I'm quite sure, there would be not one instance of MICORAGRRESSIONS to note at all.

I'm sure ANONYMOUS is very WHITE & it's always entertaining & revealing how in general, WHITE people always attempting to believe that racism isn't alive and breathing.

In fact, there should be a study on why WHITE individuals seem to have this inherent need to be politically correct, or percieved as overwhelmingly civilized or superior.

A reoccurring perspective in my mind to that observation is because I think they have as a whole, this inherent feeling, or knowing of inferiority unconsciously. There is the perpetual need, or urge to always validate and prove to themselves that they are worthy, or just as worthy.

Any thoughts on that theory?

27 Yrs / Black Male / Born in a Non-Slave State / Now residing in the Last Legal Slave State /

Anonymous said...

Excuse my mispellings.

I forgot to ad after the point that that WHITE indvidual would be very CONSCIOUS of their acts if they were the only NON-MINORITY in a given situation, or environment. This would prove that MICOR-AGGRESSIONS are real and most likely, most of the time, UNCONSCIOUS in nature.

E.J. said...

ANONYMOUS 2:

I think ANONYMOUS 1's comments were in support of the existence of racial microaggressions. S/he was just stating that it's sometimes hard to label individual occurrences as such.

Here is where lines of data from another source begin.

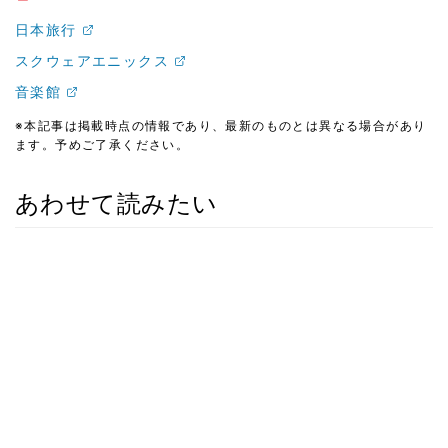
日本旅行
スクウェアエニックス
音楽館
※本記事は掲載時点の情報であり、最新のものとは異なる場合があり
ます。予めご了承ください。
あわせて読みたい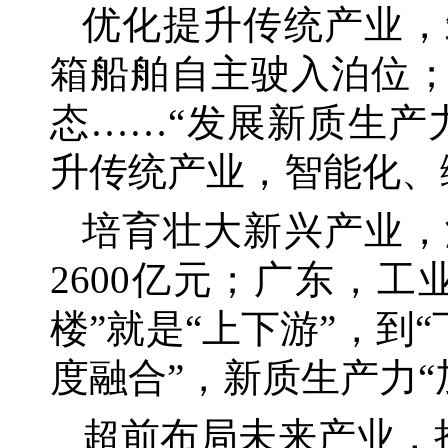
优化提升传统产业，
箱船舶自主驶入泊位
态……“发展新质生产
升传统产业，智能化、
培育壮大新兴产业，
2600亿元；广东，
楼”就是“上下游”，到
度融合”，新质生产力“
超前布局未来产业，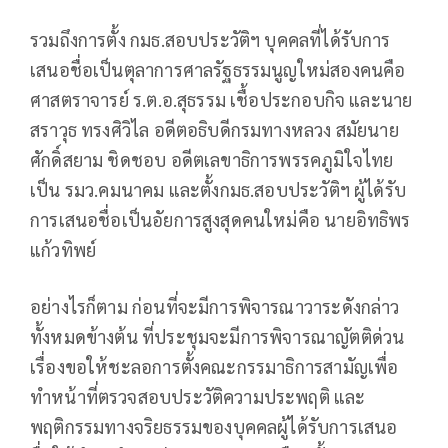
รวมถึงการตั้ง กมธ.สอบประวัติฯ บุคคลที่ได้รับการ
เสนอชื่อเป็นตุลาการศาลรัฐธรรมนูญใหม่สองคนคือ
ศาสตราจารย์ ร.ต.อ.สุธรรม เชื้อประกอบกิจ และนาย
สราวุธ ทรงศิวิไล อดีตอธิบดีกรมทางหลวง สมัยนาย
ศักดิ์สยาม ชิดชอบ อดีตเลขาธิการพรรคภูมิใจไทย
เป็น รมว.คมนาคม และตั้งกมธ.สอบประวัติฯ ผู้ได้รับ
การเสนอชื่อเป็นอัยการสูงสุดคนใหม่คือ นายอิทธิพร
แก้วทิพย์
อย่างไรก็ตาม ก่อนที่จะมีการพิจารณาวาระดังกล่าว
ทั้งหมดข้างต้น ที่ประชุมจะมีการพิจารณาญัตติด่วน
เรื่องขอให้ชะลอการตั้งคณะกรรมาธิการสามัญเพื่อ
ทำหน้าที่ตรวจสอบประวัติความประพฤติ และ
พฤติกรรมทางจริยธรรมของบุคคลผู้ได้รับการเสนอ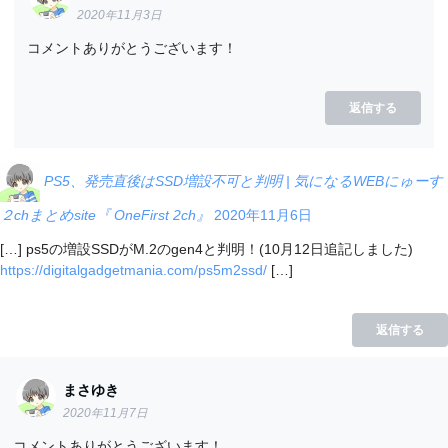
2020年11月3日
コメントありがとうございます！
返信する
PS5、発売直後はSSD増設不可と判明 | 気になるWEBにゅーす
２chまとめsite『 OneFirst 2ch』
2020年11月6日
[…] ps5の増設SSDがM.2のgen4と判明！(10月12日追記しました)
https://digitalgadgetmania.com/ps5m2ssd/
[…]
返信する
まさゆき
2020年11月7日
コメントありがとうございます！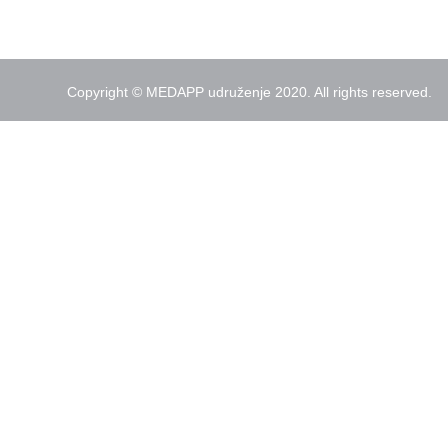
Copyright © MEDAPP udruženje 2020. All rights reserved.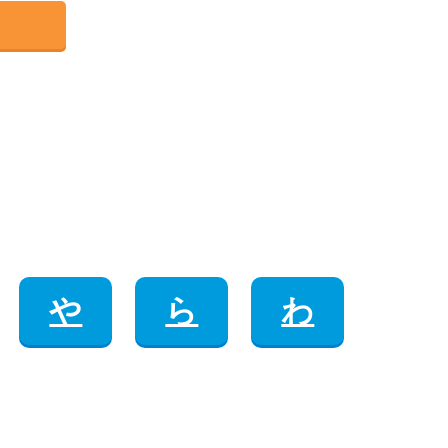
や
ら
わ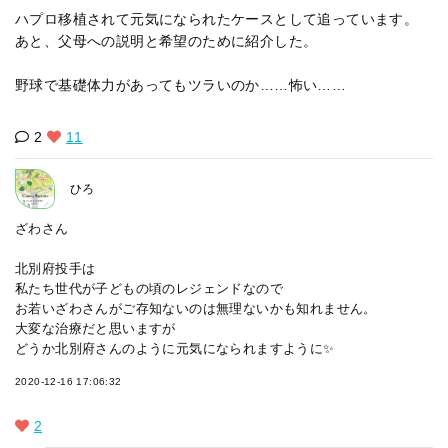
ハプロ移植されて元気になられたケースとして追っています。
あと、父母への説明と希望のために紹介した。
野球で基礎体力があってもツラいのか……怖い……
2
11
ひろ
ざわさん
北別府投手は
私たち世代が子どもの頃のレジェンドなので
お若いざわさんがご存知ないのは無理ないかも知れません。
大変な治療だと思いますが
どうか北別府さんのように元気になられますように✨
2020-12-16 17:06:32
2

I don't think it's right to label any group of people as having "inherent" psychological tendencies based on their race, so I wouldn't say that white people have a need to overcome some sort of inherent inferiority complex. I think when white people reflexively poo-poo allegations of discrimination, it does stem from a need to distance themselves from or make sense of the obvious benefits white people as a whole have gained from discrimination. I liken it to Americans' downplaying or ignoring how our country has benefitted from exploiting other nations.

E.J. said...

ANONYMOUS 2: Just curious...what is the last legal slave state you referred to?

Arthur said...

Nice job pre-empting some of the replies.

If it weren't a problem, there wouldn't be a discourse about it, and the concept would not have been created to begin with. It does occur, and you know its race when you dress just like every other "white" person on campus, and you're otherwise a healthy, normal human being, but when people walk by, they cough at you, they invade your personal space, stare at you.

I'm looking forward to reading Dr. Sue's book, will be getting it soon. I only hope its advice for dealing with the problem won't be talk it out with the perpetrators, because I sincerely believe that would be a strategy doomed to fail. Those who have been targets know of the problem, those who haven't been will condemn it and call it nonsense.